Australian Better Families (ABF) was an Australian political party registered on 31 August 2018 and deregistered by the Australian Electoral Commission on 13 October 2021 after failing to have 500 members. The party's focus was the rights and welfare of men within the Family Court of Australia system. The party was a branch of the Australian Brotherhood of Fathers organisation.

== Introduction ==
The Australian Better Families party was established in 2018 by Leith Erikson as a political arm of the Australian Brotherhood of Fathers.

Seven party members were candidates in the 2019 Australian federal election. Jewell Drury and Peter Moujalli were senate candidates for New South Wales; Darren Cauldfield, Adam Finch and Rodney Fox for Queensland; and Gregory Beck for Tasmania. Graham McFarland contested the Division of Greenway. None succeeded.

Between 2018 and 2020, party member Paul Gleeson was a member of the Redland City Council.

Pauline Hanson's One Nation party supported the Australian Better Families party by hosting party events and providing the party founders with a social media connection to One Nation party members.

== Policy ==
The party proposed that there be a federal government portfolio called Minister for Men. In 2020, Pauline Hanson expressed support for an Australian Minister for Men. A Minister for Men would complement the Minister for Women's remit.

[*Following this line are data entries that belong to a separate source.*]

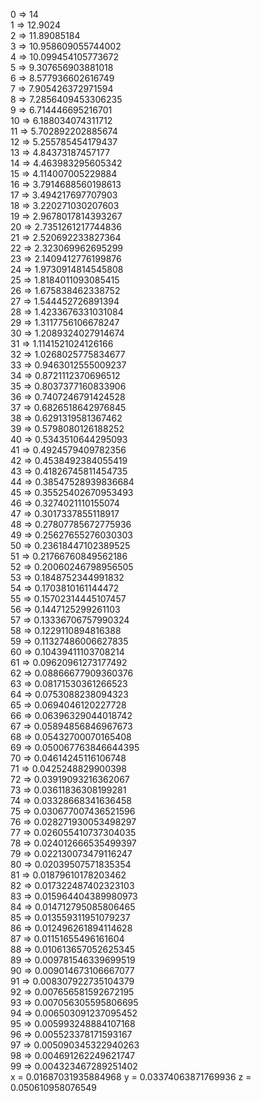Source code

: 0  =>  14  
1  =>  12.9024  
2  =>  11.89085184         
3  =>  10.958609055744002  
4  =>  10.099454105773672  
5  =>  9.307656903881018   
6  =>  8.577936602616749  
7  =>  7.905426372971594  
8  =>  7.2856409453306235  
9  =>  6.714446695216701  
10  =>  6.188034074311712  
11  =>  5.702892202885674  
12  =>  5.255785454179437  
13  =>  4.84373187457177  
14  =>  4.463983295605342  
15  =>  4.114007005229884  
16  =>  3.7914688560198613  
17  =>  3.494217697707903  
18  =>  3.220271030207603  
19  =>  2.9678017814393267  
20  =>  2.7351261217744836  
21  =>  2.520692233827364  
22  =>  2.323069962695299  
23  =>  2.1409412776199876  
24  =>  1.9730914814545808  
25  =>  1.8184011093085415  
26  =>  1.675838462338752  
27  =>  1.544452726891394  
28  =>  1.4233676331031084  
29  =>  1.3117756106678247  
30  =>  1.2089324027914674  
31  =>  1.1141521024126166  
32  =>  1.0268025775834677  
33  =>  0.9463012555009237  
34  =>  0.8721112370696512  
35  =>  0.8037377160833906  
36  =>  0.7407246791424528  
37  =>  0.6826518642976845  
38  =>  0.6291319581367462  
39  =>  0.5798080126188252  
40  =>  0.5343510644295093  
41  =>  0.4924579409782356  
42  =>  0.4538492384055419  
43  =>  0.41826745811454735  
44  =>  0.38547528939836684  
45  =>  0.35525402670953493  
46  =>  0.3274021110155074  
47  =>  0.3017337855118917  
48  =>  0.27807785672775936  
49  =>  0.25627655276030303  
50  =>  0.23618447102389525  
51  =>  0.21766760849562186  
52  =>  0.20060246798956505  
53  =>  0.1848752344991832  
54  =>  0.1703810161144472  
55  =>  0.15702314445107457  
56  =>  0.1447125299261103  
57  =>  0.13336706757990324  
58  =>  0.1229110894816388  
59  =>  0.11327486006627835  
60  =>  0.10439411103708214  
61  =>  0.09620961273177492  
62  =>  0.08866677909360376  
63  =>  0.08171530361266523  
64  =>  0.0753088238094323  
65  =>  0.0694046120227728  
66  =>  0.06396329044018742  
67  =>  0.05894856846967673  
68  =>  0.05432700070165408  
69  =>  0.050067763846644395  
70  =>  0.04614245116106748  
71  =>  0.0425248829900398  
72  =>  0.03919093216362067  
73  =>  0.03611836308199281  
74  =>  0.03328668341636458  
75  =>  0.030677007436521596  
76  =>  0.028271930053498297  
77  =>  0.026055410737304035  
78  =>  0.024012666535499397  
79  =>  0.022130073479116247  
80  =>  0.02039507571835354  
81  =>  0.01879610178203462  
82  =>  0.017322487402323103  
83  =>  0.015964404389980973  
84  =>  0.014712795085806465  
85  =>  0.013559311951079237  
86  =>  0.012496261894114628  
87  =>  0.01151655496161604  
88  =>  0.010613657052625345  
89  =>  0.009781546339699519  
90  =>  0.009014673106667077  
91  =>  0.008307922735104379  
92  =>  0.007656581592672195  
93  =>  0.007056305595806695  
94  =>  0.006503091237095452  
95  =>  0.005993248884107168  
96  =>  0.005523378171593167  
97  =>  0.005090345322940263  
98  =>  0.004691262249621747  
99  =>  0.004323467289251402  
x = 0.01687031935884968 y = 0.03374063871769936 z = 0.050610958076549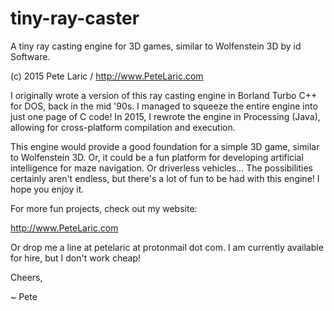 # tiny-ray-caster

A tiny ray casting engine for 3D games, similar to Wolfenstein 3D by id Software.

(c) 2015 Pete Laric / http://www.PeteLaric.com

I originally wrote a version of this ray casting engine in Borland Turbo C++ for DOS, back in the mid '90s.  I managed to squeeze the entire engine into just one page of C code!  In 2015, I rewrote the engine in Processing (Java), allowing for cross-platform compilation and execution.

This engine would provide a good foundation for a simple 3D game, similar to Wolfenstein 3D.  Or, it could be a fun platform for developing artificial intelligence for maze navigation.  Or driverless vehicles...  The possibilities certainly aren't endless, but there's a lot of fun to be had with this engine!  I hope you enjoy it.

For more fun projects, check out my website:

http://www.PeteLaric.com

Or drop me a line at petelaric at protonmail dot com.  I am currently available for hire, but I don't work cheap!

Cheers,

~ Pete
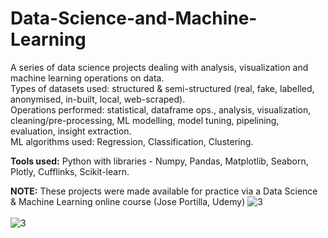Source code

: # Data-Science-and-Machine-Learning

A series of data science projects dealing with analysis, visualization and machine learning operations on data.\
Types of datasets used: structured & semi-structured (real, fake, labelled, anonymised, in-built, local, web-scraped).\
Operations performed: statistical, dataframe ops., analysis, visualization, cleaning/pre-processing, ML modelling, model tuning, pipelining, evaluation, insight extraction.\
ML algorithms used: Regression, Classification, Clustering. 

**Tools used:**
Python with libraries - Numpy, Pandas, Matplotlib, Seaborn, Plotly, Cufflinks, Scikit-learn.

**NOTE:**
These projects were made available for practice via a Data Science & Machine Learning online course (Jose Portilla, Udemy) ![3](https://user-images.githubusercontent.com/98735612/158192536-0a0fa7bd-c4c9-4e90-ba84-bd4bf0aad426.png)
\
\
![3](https://user-images.githubusercontent.com/98735612/158192577-f0a56c73-414c-4e22-82e0-1e8080800582.png)
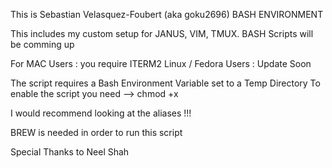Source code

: This is Sebastian Velasquez-Foubert (aka goku2696) 
BASH ENVIRONMENT

This includes my custom setup for JANUS, VIM, TMUX.
BASH Scripts will be comming up 

For MAC Users : you require ITERM2
Linux / Fedora Users : Update Soon

The script requires a Bash Environment Variable set to a Temp Directory
To enable the script you need --> chmod +x

I would recommend looking at the aliases !!!

BREW is needed in order to run this script

Special Thanks to Neel Shah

While rejecting the classification of domestic violence as a gendered issue the party sought changes to family law in Australia in favour of the rights of men. For example, in 2020, the party suggested that there be a category of crime for "low-risk domestic violence" and the issue of women filing false domestic violence claims.

Through raising awareness, the party encouraged men to refuse to attend court to respond to domestic violence, apprehended violence, violence restraining orders and matters of instant offense unless they proceed to trial. Although such orders are produced in the civil court, to not attend as a respondent is a criminal offense.

The party opined that family court proceedings were biased towards victims (predominantly women) of domestic violence and that male victims of domestic violence should be recognised.

== Leith Erikson ==
The party's founder, Leith Erikson, is a men's rights activist. Erikson began a "#21fathers" movement, based on the discredited claim by Barry Williams and Sue Price that 21 Australian men commit suicide each week because of family law issues such as child support and domestic violence orders.

At a 2017 International Women's Day event at the Gold Coast, Queensland, Erikson contested the existence of a gender pay gap in Australia, suggesting that the unequal numbers of men and women in high positions of business and government was due to merit and not gender bias.

Erikson registered a small charity called End all Domestic Violence (Endalldv) with 11 volunteers (and no employees) which provided an Australian Government annual information statement in 2022.